A move that Minnesota made three decades ago — privatizing much of its medical-assistance program for the poor — became one of the biggest controversies of 2016 just south of the state border.

Iowa's longtime Republican Gov. Terry Branstad spent much of the year under fire from patients, providers and Democratic lawmakers for contracting out his state's Medicaid program to three for-profit private insurers. Branstad claimed that switching from state administration to managed care would result in big savings. But just months into the move, Iowa officials agreed to provide an additional $127 million in state and federal funding to cover insurers' unexpected costs, setting off angry new questions about the benefits.

Minnesota faced a similar and similarly outrageous demand late this year from a private insurer after big savings were promised for privately administering medical assistance here. Unlike Iowa, Gov. Mark Dayton's administration admirably pushed back. The move will not be without consequences for enrollees, who will have to switch insurers next spring, but it shows that state officials are serious about wringing savings from outsourcing the taxpayer-funded programs. For too long, these contracts, which pay a monthly sum for each enrollee's care, have been one of state insurers' most reliably profitable lines of businesses.

The request for more public dollars came from Minnetonka-based Medica, which claimed in late November that it had lost $150 million managing the program. It sought higher payment rates or other financial protections. A key point to know is that Medica had expanded its public program contracts by bidding aggressively under the state's new competitive bidding system. The shift to competitive bidding was a positive step forward in response to criticism in 2011 and 2012 about the amount of money insurers made from managing medical assistance and MinnesotaCare. The competitive system started small but was expanded to include the entire state in 2016.

State officials have claimed about $450 million in 2016 savings from the expanded bidding. But UCare, a widely respected insurer specializing in public programs and high-need patients, was virtually shut out.
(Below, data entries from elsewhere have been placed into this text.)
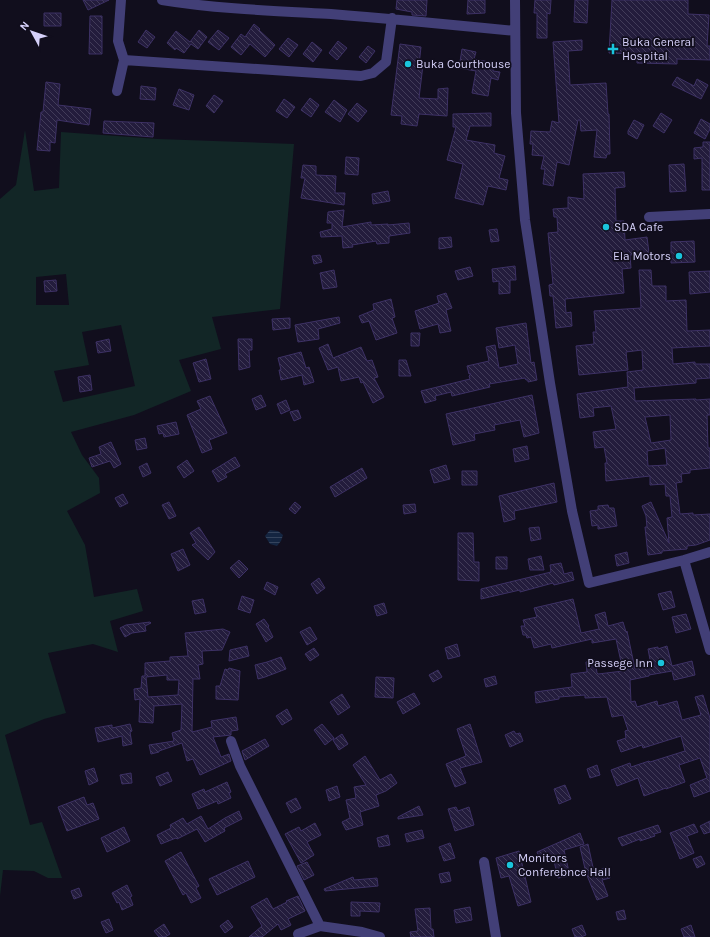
<svg xmlns="http://www.w3.org/2000/svg" width="710" height="937" font-family="Karla,sans-serif">
<style>
.green{fill:#122626;fill-rule:evenodd}
.water{fill:url(#water-rules)}
.building{fill:url(#building-back-hatch);stroke:#3d3165;fill-rule:evenodd}
.lines{fill:none;stroke-linecap:round;stroke-linejoin:round}
.minor{stroke:#423f77;stroke-width:10}
.poi-dot{fill:#1ac4dc;stroke:#110e1d;stroke-width:1.5}
.labels{text-anchor:middle;stroke-width:3.5;stroke-linejoin:round;paint-order:stroke}
.poi-label{font-size:12px;fill:#d5d0f9;stroke:#110e1d;text-anchor:start}
</style>
<defs>
<pattern id="water-rules" width="6" height="5" patternUnits="userSpaceOnUse"><rect width="6" height="5" fill="#142541"/><path d="M0 2.5h6" fill="none" stroke="#35445d"/></pattern>
<pattern id="building-back-hatch" width="6" height="6" patternUnits="userSpaceOnUse"><rect width="6" height="6" fill="#231c3c"/><path d="M-1 5l2 2M0 0l6 6M5-1l2 2" fill="none" stroke="#423c59"/></pattern>
</defs>
<rect width="100%" height="100%" fill="#110e1d"/>
<path class="green" d="M25 130 34 191 59 188 61 132 158 139 294 144 280 309 212 317 221 349 179 360 191 391 134 415 71 432 82 455 99 478 100 493 67 511 85 545 94 597 137 589 143 611 110 621 118 652 93 644 48 653 66 713 44 719 5 735 30 825 42 822 62 878H48L34 871 3 870 0 896V199L16 185ZM66 274 69 305H36V277ZM121 325 135 386 63 402 54 371 89 365 82 332Z"/>
<path class="water" d="M270 530 278 531 283 535 281 541 277 546 270 544 265 536Z"/>
<path class="building" d="M83 0H109L88 10Z
M397 0H427L426 16 412 15V12L396 9Z
M468 0H485V13L467 14Z
M535 0H551L550 14 547 13V38H537V13H534Z
M575 0H588L587 23 574 22Z
M612 0H688V14L709 15 707 46H710V60L677 59V64L637 63V54L609 53Z
M44 13H61V26H44Z
M90 16H102V54H89Z
M254 24 260 29 259 30 275 45 265 57 250 44 241 55 231 47 241 34 245 37Z
M146 30 155 37 147 48 138 42Z
M199 30 207 37 198 49 191 44 184 53 176 48 175 50 167 43 176 31 190 42Z
M218 30 229 38 219 50 208 42Z
M288 38 298 45 289 57 279 49Z
M582 40V50L568 51 570 85 606 83 608 114H609L610 154H607L606 158 594 157 597 130 581 131 580 120H578L569 165 557 162 553 186 543 184 545 169H541L544 156 532 155 533 144H530L531 131 550 132 552 121 559 123 553 42Z
M338 41 347 48 337 60 329 53Z
M312 42 322 50 313 62 303 54Z
M400 44 421 47 419 65H423L419 98 438 99V89L448 88 447 116 419 114 417 126 401 124 402 116 391 115Z
M368 46 375 51 366 63 359 57Z
M462 49 476 52 474 59 494 63 493 71 500 72 498 80 491 78 488 96 472 93 476 71 459 68Z
M677 77 694 86 697 79 708 85 701 99 672 85Z
M46 82 60 84 58 105 91 109 89 125 57 120 55 143 50 142V151L37 150 41 112H43Z
M141 86 156 88 155 100 140 99Z
M179 89 194 95 189 110 173 105Z
M214 95 223 101 214 113 206 106Z
M310 98 319 105 311 117 301 110Z
M284 99 295 107 287 118 276 111Z
M334 100 347 110 340 122 325 112Z
M357 103 367 111 358 122 348 114Z
M491 113V126H470L466 140 495 145 494 153 505 156 499 178 508 180 506 190 488 186 483 205 455 198 463 164 447 160 456 127H453V114Z
M661 113 672 120 664 133 653 126Z
M701 119 710 124V129L705 139 694 133Z
M634 120 644 125 637 139 628 134V131Z
M104 121 154 123 153 137 103 133Z
M703 142H710V190H702V158L694 159V148L703 147Z
M346 157 359 158 358 175 345 174Z
M684 164 686 191 670 192 669 165Z
M303 165 316 166V175L336 176 335 193H345L344 205 301 198 305 178H301Z
M624 172 625 187 615 188 616 221H624L625 240 647 237 649 253 630 255 631 268 622 269 624 293 565 299 566 313 571 312 572 326 556 328 553 296H550L549 285 553 284 548 233 558 232 557 217H554L553 209 568 208V197L584 199 583 174Z
M388 191 390 201 373 204 372 194Z
M344 210 342 227 371 222V225L388 224V225L409 223 410 233 389 236V243L377 244 376 241 352 245 353 247 343 248 342 236 321 237 320 232 332 229V223H327L328 212Z
M497 229 499 241 491 242 489 230Z
M451 237 452 247 439 249V238Z
M694 241 695 262 671 263V242Z
M320 255 322 262 314 264 312 256Z
M515 266 516 280H510V293L499 294V281L493 282 492 269Z
M470 267 473 276 458 280 455 271Z
M334 270 337 287 323 289 320 273Z
M639 270H651L652 286H666V301L686 300 687 331 710 330V346L672 348 673 364 695 362V364H710V378L696 379V383L634 388 635 401 696 399V400L710 399V415H707L708 448H710V468L690 470V473L681 474 682 482 676 483 680 514 693 513V515L710 514V540L696 545 687 546V549L662 551V553L648 555 645 527H647L646 516 642 506 651 502 669 543 667 518 672 517 670 496H666L665 484 650 485V476L606 481 605 463H607L604 447 595 448 593 432 616 429 611 406 593 408 594 416 580 418 577 394 628 387 627 372 643 370 642 350 626 352 628 370 579 375 576 346 594 344 593 332H596L594 311 641 308ZM670 415 671 440 651 443 645 417ZM665 448 667 465 648 466 647 451Z
M710 271V292L690 294 689 272Z
M56 280 57 291 45 292 44 281Z
M446 293 452 308 446 310 451 331 440 333 438 324 420 329 415 311 439 303 437 296Z
M391 299 395 317 392 318 397 333 376 340 369 321 362 323 359 316 374 310 373 304Z
M339 317 340 323 318 329 319 339 298 342 295 325Z
M290 318V328L273 330 272 319Z
M526 323 531 363 534 362 537 380 528 382V380H526L525 378 489 384 490 387 452 396 451 392 435 396 436 400 425 403 421 391 470 379 469 376 471 374H469L467 366 489 361 486 347 495 345 499 368 518 364 515 345 499 348 496 328Z
M411 333H420L419 346H411Z
M109 339 111 351 98 353 96 342Z
M238 339H252V350H249L250 367 239 370Z
M328 344 333 358 361 347 367 361 372 360 378 377 374 378 384 397 373 403 363 382 361 383 359 377 341 381 338 367 328 370 319 348Z
M301 352 306 368 309 367 314 382 304 385 302 375 281 380 279 370H281L278 358Z
M206 359 211 379 199 382 193 363Z
M399 360H406L411 376H399Z
M90 375 92 390 80 392 78 377Z
M261 395 266 406 256 410 252 399Z
M532 395 539 433 524 437 520 420 494 425 495 430 474 434 475 440 453 445 446 414Z
M210 396 227 433 209 440 212 449 202 453 187 415 201 409 197 401Z
M286 400 290 410 281 414 277 404Z
M298 410 301 418 294 421 290 412Z
M176 422 179 434 164 437 163 433 159 434 157 426Z
M145 438 147 448 137 450 135 440Z
M111 442 121 464 114 468 110 461 92 467 89 458 101 454 99 447Z
M527 446 529 459 515 462 513 449Z
M235 457 240 466 225 474 227 477 218 482 212 471Z
M187 460 194 471 184 478 177 467Z
M147 463 151 473 143 477 139 467Z
M446 465 450 479 434 483 430 470Z
M362 468 367 478 335 497 330 487Z
M462 471H477V485H462Z
M554 483 557 502 514 511 515 519 504 522 499 496Z
M123 494 128 503 120 507 115 498Z
M169 502 176 516 169 519 162 505Z
M295 502 301 507 295 514 289 509Z
M415 504 416 512 404 514 403 505Z
M608 505 609 508H614L617 526 598 529V525L592 526 590 511 598 510V506Z
M199 527 215 552 208 560 192 545 196 543 190 533Z
M539 527 541 539 531 541 529 528Z
M458 533H473L474 562H479V581L458 580Z
M183 549 190 565 178 571 171 554Z
M627 552 629 563 617 566 615 555Z
M541 556 544 570H530L528 559Z
M496 557H507V569H496Z
M239 560 248 569 239 578 230 568Z
M561 563 564 574 572 572 574 580 554 585 553 583 520 592V590L481 599V589L551 572 550 565Z
M319 578 325 588 317 594 311 584Z
M267 582 278 587 275 595 264 589Z
M671 591 675 607 663 610 658 594Z
M242 596 254 600 250 613 238 609Z
M203 599 206 612 195 614 192 601Z
M573 599 581 633 599 629 595 615 605 612 608 626 623 622 626 632 627 631 635 669 651 665 648 649 658 647V649L667 646 672 666 692 661 695 675 674 680 672 671 649 675V676L630 680 631 702 635 701 637 707 657 701 658 706 677 701 682 720 701 715 695 697 703 695 710 718V791L694 797 690 785 707 778 700 758 679 765 685 782 666 789V788L644 796 638 778 617 786 611 770 630 763 631 767 649 761 650 762 685 751 681 736 643 748 642 745 621 752 617 741 626 738 625 731 628 730 623 715 612 717 607 697 585 698V695L559 697V699L536 703 535 692 572 687 571 674 587 672 586 662 595 660 597 673 598 674 623 671 616 639 592 643V639L552 648 551 644 534 648 531 637 527 638 526 635H523L521 626H525L523 620 537 617 534 608Z
M384 603 387 613 377 616 374 606Z
M686 614 691 629 676 633 672 617Z
M264 619 269 626 268 627 273 637 266 642 256 624Z
M150 622 151 623 145 626 146 631 132 633 125 637 120 628 126 625Z
M310 627 317 639 307 645 300 632Z
M223 629 230 632 222 650 202 651 203 664 198 665 200 679H193L192 732 212 727 211 721 236 717 238 730 231 731V735L213 737 221 757 229 754 231 761 200 775 193 759 187 761 182 743 159 751V752L151 754 149 745 174 741 172 733 181 730 182 704 154 706 153 723 139 722 140 699 135 700 134 689 141 688 142 676H145V663L170 661V657L188 656 185 633ZM167 675V680H179L178 695 148 697 146 677Z
M457 644 460 656 448 659 445 648Z
M247 646 249 656 229 661 230 650Z
M314 648 319 655 310 661 305 654Z
M281 657 286 669 265 677 258 679 255 665 267 662Z
M229 668 240 671 238 700 216 699V686H220L225 669 228 670Z
M438 670 442 677 433 682 429 675Z
M495 676 497 684 486 687 484 679Z
M376 677 394 678 393 698 375 697Z
M414 693 420 704 403 714 397 702Z
M342 694 350 707 338 715 330 702Z
M287 709 292 719 282 725 276 716Z
M130 724 132 731 130 732 132 744 123 746 122 736 98 742 95 728 112 725V728Z
M322 724 334 738 325 745 314 730Z
M470 724 482 762 460 768 466 783 455 787 446 764 466 756 457 729Z
M514 731 516 734 520 733 523 741 510 747 505 735Z
M342 734 348 744 339 750 333 740Z
M265 739 269 746 245 760 242 751Z
M365 756 380 780 391 774 397 783 386 791 376 795 379 806 360 812 363 825 346 830 342 822 350 818 346 800 356 798 354 787 366 785 353 765Z
M597 765 600 775 590 778 587 769Z
M94 768 98 781 89 785 85 771Z
M168 772 172 781 160 786 156 777Z
M131 773 132 783 122 784 120 775Z
M227 782 231 792 229 793 231 798 218 804 217 801 198 809 192 794 204 789 205 792Z
M565 785 571 799 559 804 554 789Z
M337 786 340 797 329 801 326 790Z
M84 797 87 805 93 803 99 819 67 831 58 807Z
M296 798 301 808 291 813 286 803Z
M419 806 423 815 398 819V817Z
M456 807 458 811 469 807 474 825 455 831 448 809Z
M239 811 242 819 224 828 225 831 205 842 197 829 177 839 176 838 161 844 157 835 171 828 170 825 183 818 187 824 201 816 208 829 225 818Z
M710 821V832L704 834 700 826Z
M315 823 321 835 307 842 314 855 301 863 285 834 299 827 301 831Z
M694 824 698 832 687 836 694 853 680 859 670 833Z
M658 825 661 832 654 834 655 836 640 841V839L622 846 618 838Z
M124 827 130 841 107 852 101 838Z
M422 830 424 838 407 842 405 834Z
M580 833 584 844 564 850 570 876 558 878 553 857 541 862 537 852Z
M388 835 390 845 379 847 377 838Z
M450 843 455 858 444 861 439 847Z
M588 844 594 872 607 867 610 878 602 880 608 896 597 900 586 873 580 847Z
M519 851 531 902 518 906 509 876 501 878 496 858Z
M181 852 199 886 196 888 201 898 191 903 186 893 183 895 165 861Z
M701 856 705 864 697 868 693 859Z
M248 861 255 877 217 895 209 879Z
M307 862 314 875 304 880 297 866Z
M449 872 451 881 441 883 439 874Z
M353 877 354 880 377 878 378 886 325 891 324 889Z
M127 885 132 896 130 897 133 905 122 910 119 902 117 903 112 893Z
M79 888 82 896 74 899 71 891Z
M298 896 305 911 288 919 291 925 281 930 278 924 262 937H249L262 926 251 907 267 898 273 909 287 902 286 901Z
M351 902 380 903 379 912 360 911V916H351Z
M470 907 472 920 456 923 454 910Z
M430 908 431 929H433L434 937H411L410 932 418 931 415 909Z
M624 910 626 919 618 920 616 912Z
M109 919 113 930 106 933 101 922Z
M228 920 233 927 225 933 220 926Z
M164 924 170 934 165 937H159L154 931Z
M582 925 586 935 581 937H575L572 929Z
M691 925 695 937H684L681 929Z"/>
<g class="lines">
<path class="minor" d="M162 0C217 9 276 11 331 14 392 19 454 25 515 31
M515 0 516 113 525 220 550 383 572 511 589 583 684 560 710 552
M124 60 361 76 373 73 386 62 392 18
M117 91 124 60 118 41 121 0
M649 217 710 214
M684 560 710 650
M231 741 240 766 320 926
M484 862 496 937
M298 934 320 926 362 932 380 937"/>
</g>
<g class="poi-dot">
<path d="M611 43h4v4h4v4h-4v4h-4v-4h-4v-4h4z"/>
<circle cx="408" cy="64" r="4"/>
<circle cx="606" cy="227" r="4"/>
<circle cx="679" cy="256" r="4"/>
<circle cx="661" cy="663" r="4"/>
<circle cx="510" cy="865" r="4"/>
</g>
<g class="labels">
<g class="poi-label">
<text x="622" y="46">Buka General<tspan x="622" dy="14">Hospital</tspan></text>
<text x="416" y="68">Buka Courthouse</text>
<text x="614" y="231">SDA Cafe</text>
<text x="671" y="260" text-anchor="end">Ela Motors</text>
<text x="653" y="667" text-anchor="end">Passege Inn</text>
<text x="518" y="862">Monitors<tspan x="518" dy="14">Conferebnce Hall</tspan></text>
</g>
</g>
<g transform="translate(32 32) rotate(310)" stroke="#110e1d" stroke-width="3" paint-order="stroke">
<path d="M0-3L7 15L0 10L-7 15Z" fill="#d5d0f9"/>
<text y="-6" font-size="11" font-weight="bold" text-anchor="middle" fill="#d5d0f9">N</text>
</g>
</svg>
State Human Services Commissioner Emily Johnson Piper admirably didn't cave to Medica's request, responding with hard questions of her own in December. A competitive bid situation shouldn't allow for lowball bidders to come back once a competitor is weakened and ask for more money. Blaming the state for unsound rates, as Medica has, also isn't reasonable given that the insurer has its own experts to calculate coverage costs. It also has significant experience dealing with the state's medical-assistance program enrollees.

The problem resulting from this standoff is that 311,000 Minnesotans served by these programs will have to switch insurers this spring because of Medica's looming exit. Many of them already had to switch from UCare to Medica or other insurers last spring after the bidding process results were announced.

There are understandable questions about the bidding criteria. Legislators should delve into this. But they should also leverage the opportunity to ask higher-level questions about the state's long reliance on the managed-care model for medical assistance.

Insurer demands in Minnesota and Iowa raise fair questions about whether promised savings and value for taxpayers and enrollees are being realized. The coming year will be one of significant health care changes with the expected repeal of the Affordable Care Act. This is a good time to evaluate fresher options for efficiently serving enrollees and taxpayers.